Mr. Obama on Wednesday said the country must deal with “unprecedented economic challenges,” and he has asked congressional leaders to call a joint session of the Senate and House of Representatives for the speech.

The president has proposed making the address on September 7. House Speaker John Boehner has asked Mr. Obama to postpone his remarks by a day.

Boehner said it would be logistically difficult to approve the joint session of Congress in time for a speech next Wednesday. The House is scheduled to reconvene that day following a recess. The Senate will be back in session next Tuesday.

Mr. Obama's proposed time also coincides with a scheduled televised debate among Republican presidential contenders. White House spokesman Jay Carney said there are numerous U.S. television channels that could decide which of the two events to broadcast.

The September 8 time slot proposed by Boehner would mean Mr. Obama would be speaking at the same time as the nationally-televised first official game of the American football season.

The president said he would announce what he called “bipartisan proposals” that Congress could immediately enact. The sluggish American economy is still reeling from the global economic downturn of 2008 and 2009, with about 14 million U.S. workers unemployed and millions more working part-time or in jobs they consider beneath their skill levels.

Mr. Obama's re-election chances next year may largely hinge on the nation's economic fortunes. He said lawmakers in Washington need to “put aside politics and start making decisions based on what is best for our country” and not political considerations.
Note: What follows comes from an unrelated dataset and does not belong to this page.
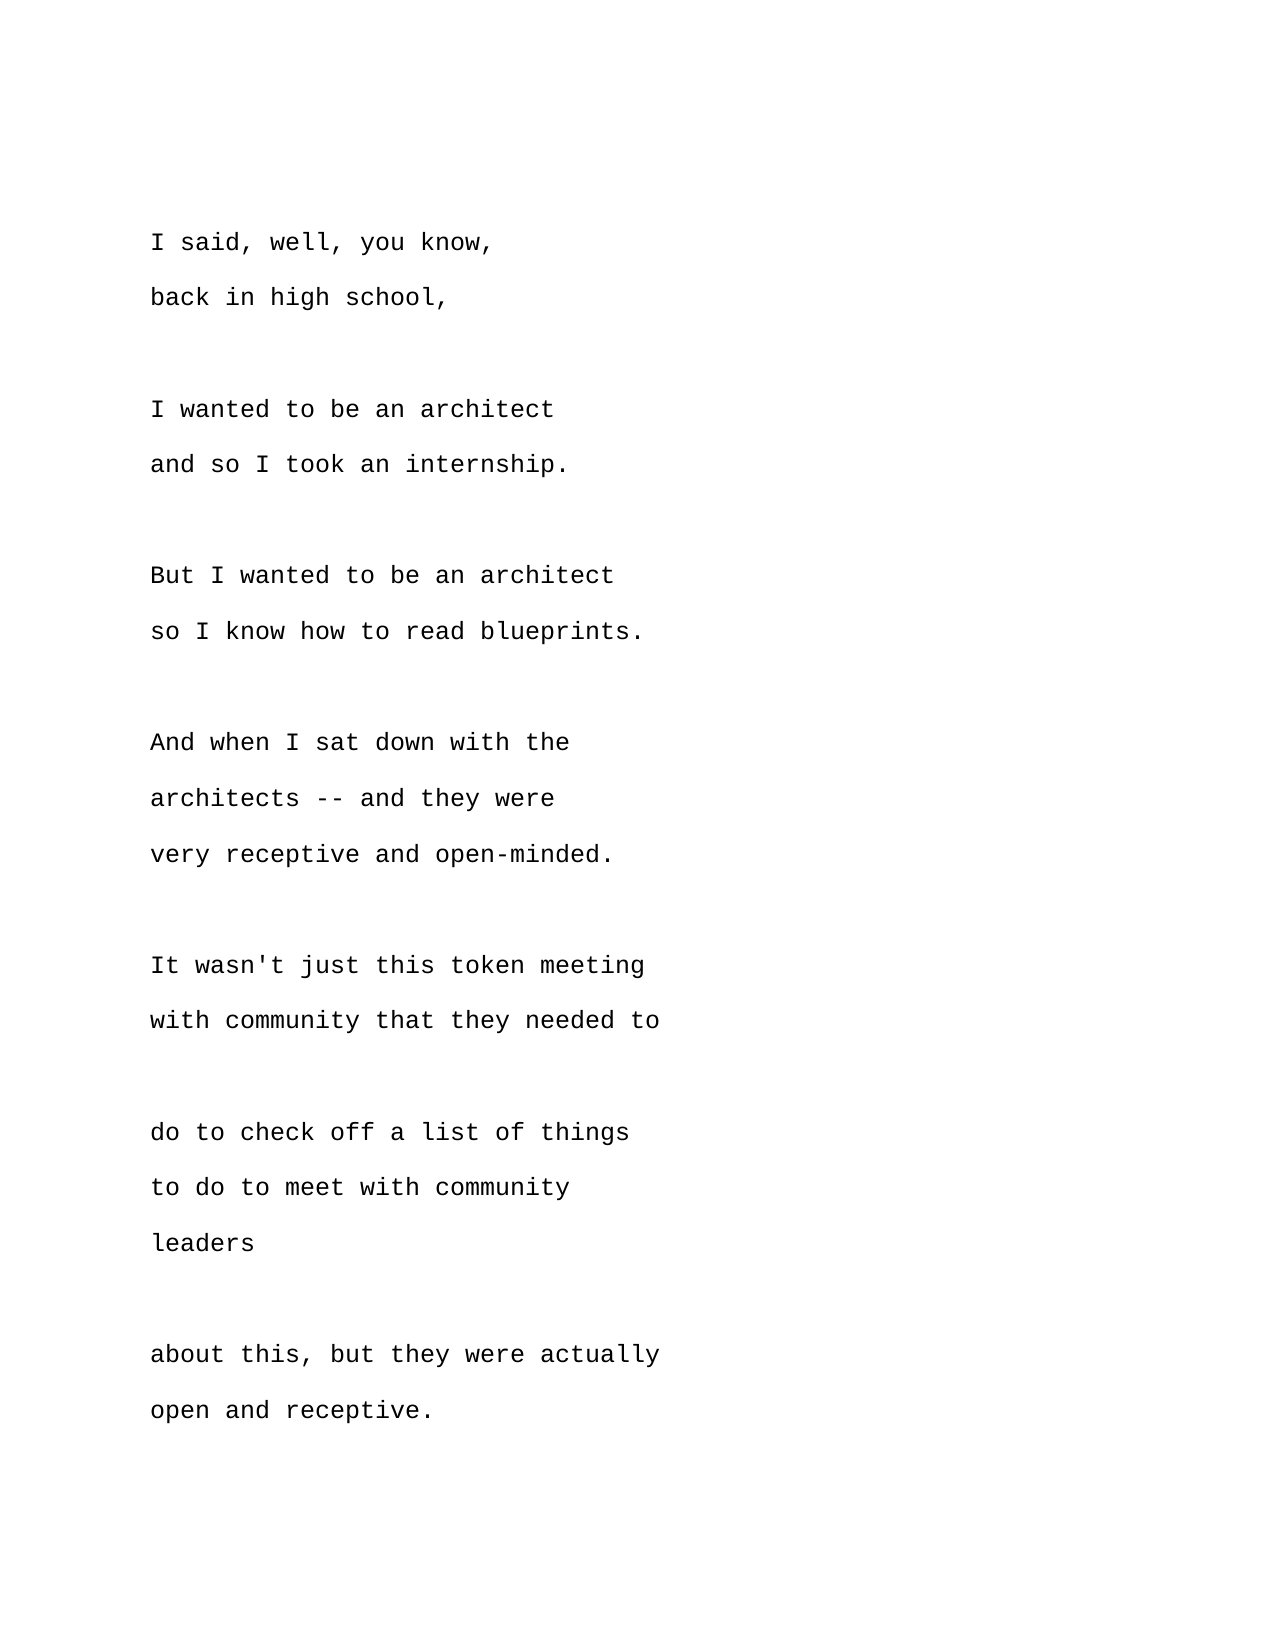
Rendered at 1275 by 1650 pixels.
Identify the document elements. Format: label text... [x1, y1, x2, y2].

News accounts say Mr. Obama may propose tax credits for companies that hire more workers, and possibly new spending for repairing schools and other public infrastructure. His plans are likely, however, to encounter stiff opposition from Republicans who oppose more government spending. They say too many federal regulations are hindering U.S. job growth and are proposing legislation to limit the scope of the restrictions.

Republican candidates seeking to oust Mr. Obama from the White House say he has mismanaged the American economy, the world's largest.